GE is supplying eight of its 1.4 MW Jenbacher J420 biogas engines for a new cogeneration plant located south of Tel Aviv, near the city of Rishon Lezion, Israel.

The Dan Region (Shafdan) wastewater treatment plant, which is the biggest of its kind in Israel, will generate 11.2 MW of renewable on-site power. The plant, owned by Mey Ezor Dan Cooperative Agricultural Water Society Ltd (MED), is the largest wastewater treatment plant in Israel and treats municipal wastewater for 2 million people in central Israel. 

MED, with engineering consultant CDM Smith, designed the new bioenergy facility that will consist of eight anaerobic digesters with a volume of 13,200 m3 each. The facility will also include one of the world’s largest staged-thermophilic anaerobic digestion processes.

To improve the treatment plant’s efficiency and reduce its environmental impacts, MED is installing the anaerobic digestion system and biogas cogeneration plant to provide on-site heat and power to run the digesters as well as power for the rest of the Shafdan site.

The project ties in with the Israeli government’s support of expanding biogas energy production through the creation of a special feed-in tariff that makes such renewable energy projects more economically viable.

The new biogas power plant is scheduled to start commercial operation in 2015 and is expected to serve as an important model for other similar projects in Israel and throughout the world.

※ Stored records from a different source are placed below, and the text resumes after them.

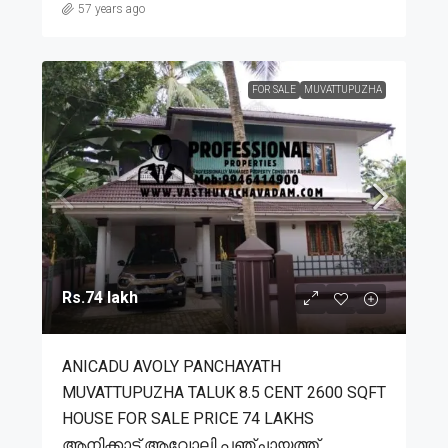
57 years ago
FOR SALE
MUVATTUPUZHA
Rs.74 lakh
ANICADU AVOLY PANCHAYATH
MUVATTUPUZHA TALUK 8.5 CENT 2600 SQFT
HOUSE FOR SALE PRICE 74 LAKHS
ആനിക്കാട് ആവോലി പഞ്ചായത്ത്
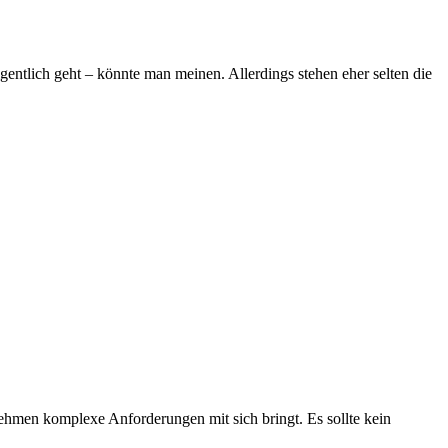
igentlich geht – könnte man meinen. Allerdings stehen eher selten die
ehmen komplexe Anforderungen mit sich bringt. Es sollte kein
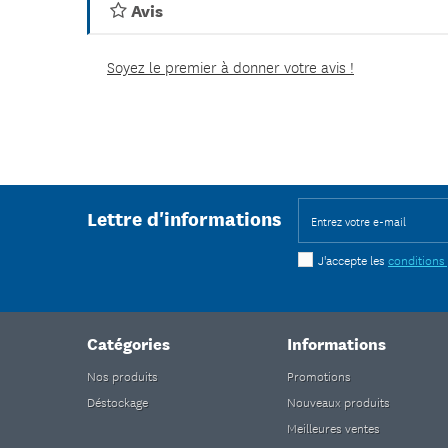
Avis
Soyez le premier à donner votre avis !
Lettre d'informations
J'accepte les
conditions
Catégories
Informations
Nos produits
Promotions
Déstockage
Nouveaux produits
Meilleures ventes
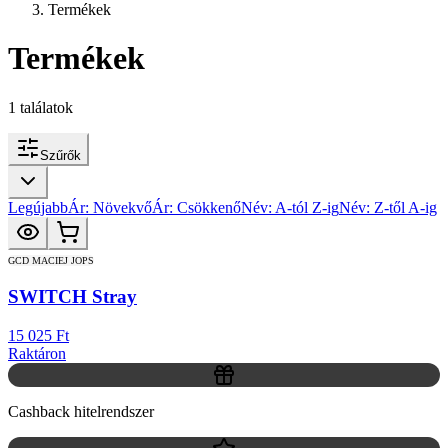
Termékek
Termékek
1
találatok
Szűrők
Legújabb
Ár: Növekvő
Ár: Csökkenő
Név: A-tól Z-ig
Név: Z-től A-ig
GCD MACIEJ JOPS
SWITCH Stray
15 025 Ft
Raktáron
Cashback hitelrendszer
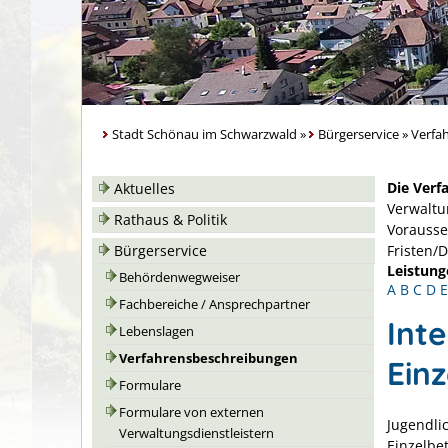
Stadt Schönau im Schwarzwald
»
Bürgerservice
»
Verfa
Die Verf
Aktuelles
Verwaltu
Rathaus & Politik
Vorausse
Bürgerservice
Fristen/
Leistung
Behördenwegweiser
A
B
C
D
E
Fachbereiche / Ansprechpartner
Int
Lebenslagen
Verfahrensbeschreibungen
Ein
Formulare
Formulare von externen
Jugendli
Verwaltungsdienstleistern
Einzelbe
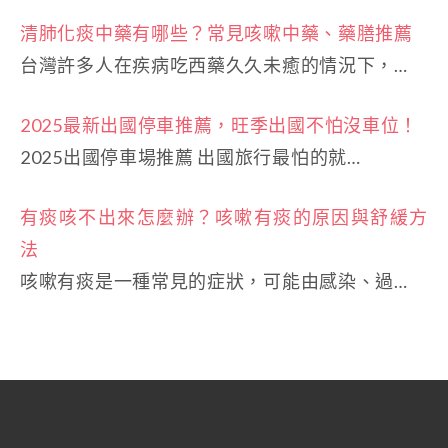
清肺化痰中藥有哪些？常見咳嗽中藥、藥膳推薦
台灣許多人在疾病吃西藥久久未癒的情況下，…
2025最新出國停車推薦，旺季出國不怕沒車位！
2025出國停車場推薦 出國旅行最怕的就…
有痰咳不出來怎麼辦？咳嗽有痰的原因與舒緩方
法
咳嗽有痰是一種常見的症狀，可能由感染、過…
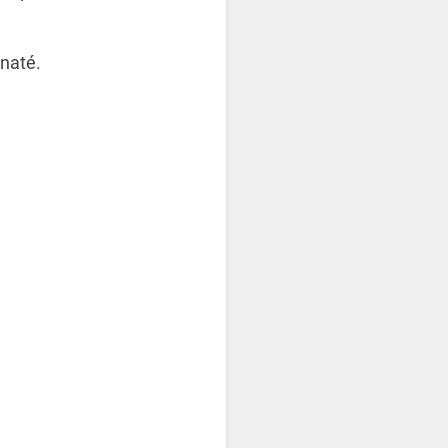
naté.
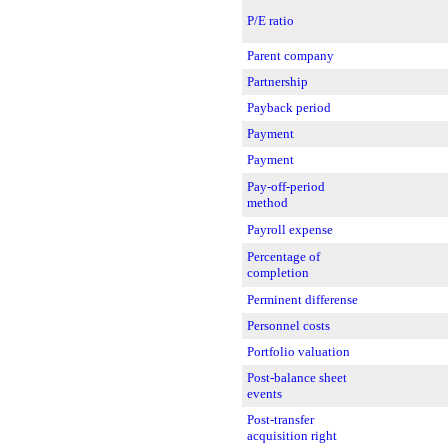
P/E ratio
Parent company
Partnership
Payback period
Payment
Payment
Pay-off-period
method
Payroll expense
Percentage of
completion
Perminent differense
Personnel costs
Portfolio valuation
Post-balance sheet
events
Post-transfer
acquisition right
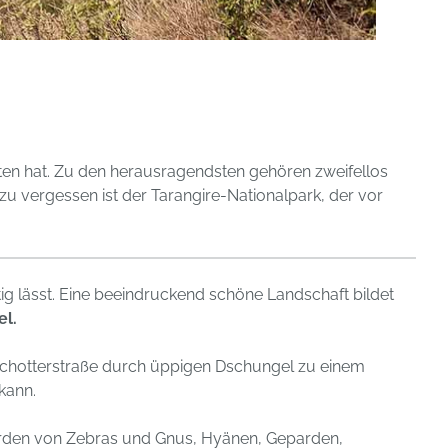
en hat. Zu den herausragendsten gehören zweifellos
zu vergessen ist der Tarangire-Nationalpark, der vor
ltig lässt. Eine beeindruckend schöne Landschaft bildet
el.
te Schotterstraße durch üppigen Dschungel zu einem
kann.
erden von Zebras und Gnus, Hyänen, Geparden,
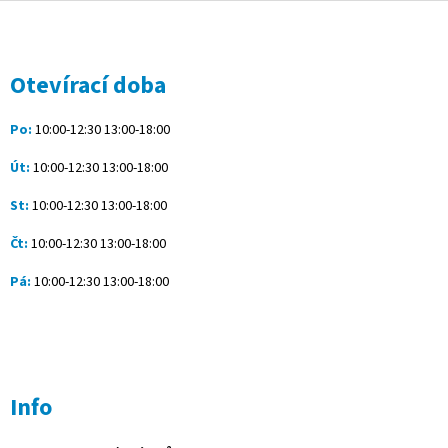
Z
á
p
a
Otevírací doba
t
í
Po:
10:00-12:30 13:00-18:00
Út:
10:00-12:30 13:00-18:00
St:
10:00-12:30 13:00-18:00
Čt:
10:00-12:30 13:00-18:00
Pá:
10:00-12:30 13:00-18:00
Info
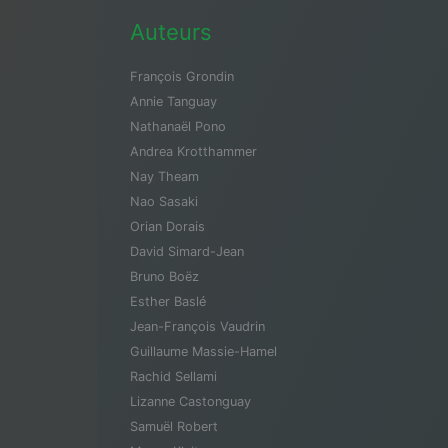
Auteurs
François Grondin
Annie Tanguay
Nathanaël Pono
Andrea Krotthammer
Nay Theam
Nao Sasaki
Orian Dorais
David Simard-Jean
Bruno Boëz
Esther Baslé
Jean-François Vaudrin
Guillaume Massie-Hamel
Rachid Sellami
Lizanne Castonguay
Samuël Robert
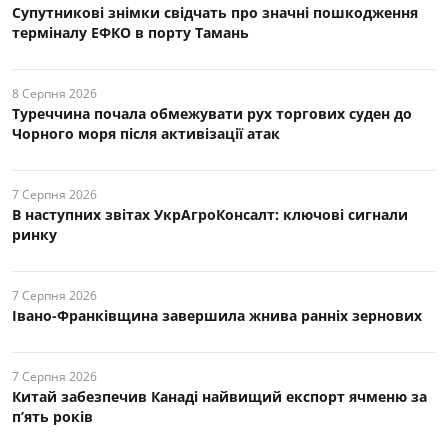
Супутникові знімки свідчать про значні пошкодження
терміналу ЕФКО в порту Тамань
8 Серпня 2026
Туреччина почала обмежувати рух торгових суден до
Чорного моря після активізації атак
7 Серпня 2026
В наступних звітах УкрАгроКонсалт: ключові cигнали
ринку
7 Серпня 2026
Івано-Франківщина завершила жнива ранніх зернових
7 Серпня 2026
Китай забезпечив Канаді найвищий експорт ячменю за
п’ять років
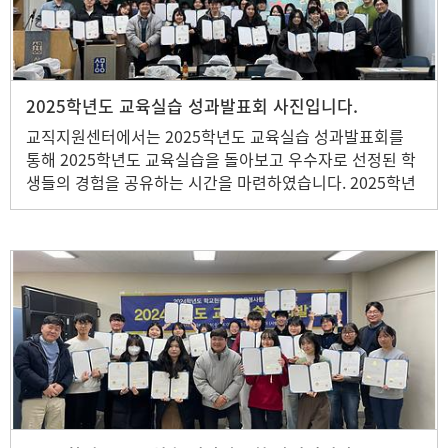
2025학년도 교육실습 성과발표회 사진입니다.
교직지원센터에서는 2025학년도 교육실습 성과발표회를
통해 2025학년도 교육실습을 돌아보고 우수자로 선정된 학
생들의 경험을 공유하는 시간을 마련하였습니다. 2025학년
도 교육실습(학교현장실습, 교육봉사활동) 참여 학생 중 총
47명의 학생을 선발하여 본 행사를 진행하였습니다.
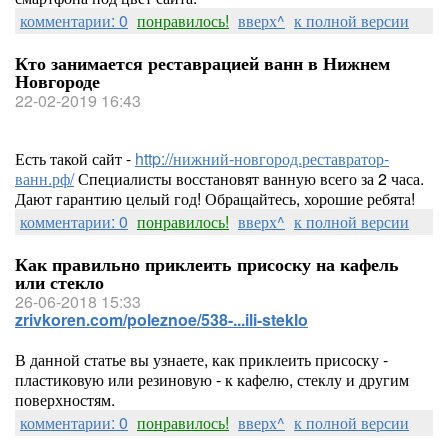
комментарии: 0
понравилось!
вверх^
к полной версии
Кто занимается реставрацией ванн в Нижнем
Новгороде
22-02-2019 16:43
Есть такой сайт -
http://нижний-новгород.реставратор-
ванн.рф/
Специалисты восстановят ванную всего за 2 часа.
Дают гарантию целый год! Обращайтесь, хорошие ребята!
комментарии: 0
понравилось!
вверх^
к полной версии
Как правильно приклеить присоску на кафель
или стекло
26-06-2018 15:33
zrivkoren.com/poleznoe/538-...ili-steklo
В данной статье вы узнаете, как приклеить присоску -
пластиковую или резиновую - к кафелю, стеклу и другим
поверхностям.
комментарии: 0
понравилось!
вверх^
к полной версии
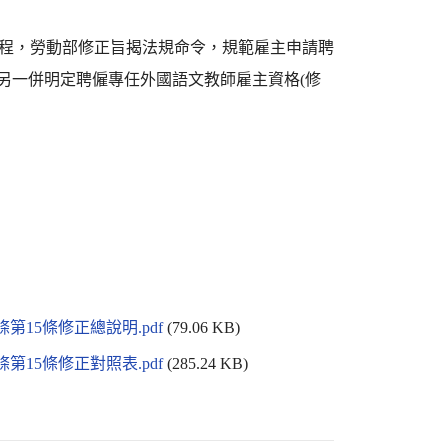
流程，勞動部修正旨揭法規命令，規範雇主申請聘
；另一併明定聘僱專任外國語文教師雇主資格(修
15條修正總說明.pdf
(79.06 KB)
15條修正對照表.pdf
(285.24 KB)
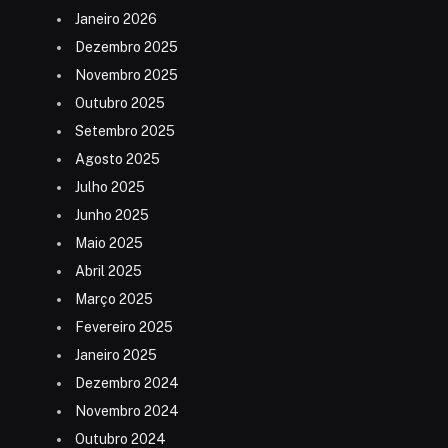
Janeiro 2026
Dezembro 2025
Novembro 2025
Outubro 2025
Setembro 2025
Agosto 2025
Julho 2025
Junho 2025
Maio 2025
Abril 2025
Março 2025
Fevereiro 2025
Janeiro 2025
Dezembro 2024
Novembro 2024
Outubro 2024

“We are very pleased to demonstrate the economic and environmental benefits of our Jenbacher biogas engines, which can help MED and other industrial operations in Israel reduce the environmental impacts of their activities while also helping them capture and reuse their own waste products as a ‘free’ energy resource," said Karl Wetzlmayer, general manager, gas engines for GE Power & Water.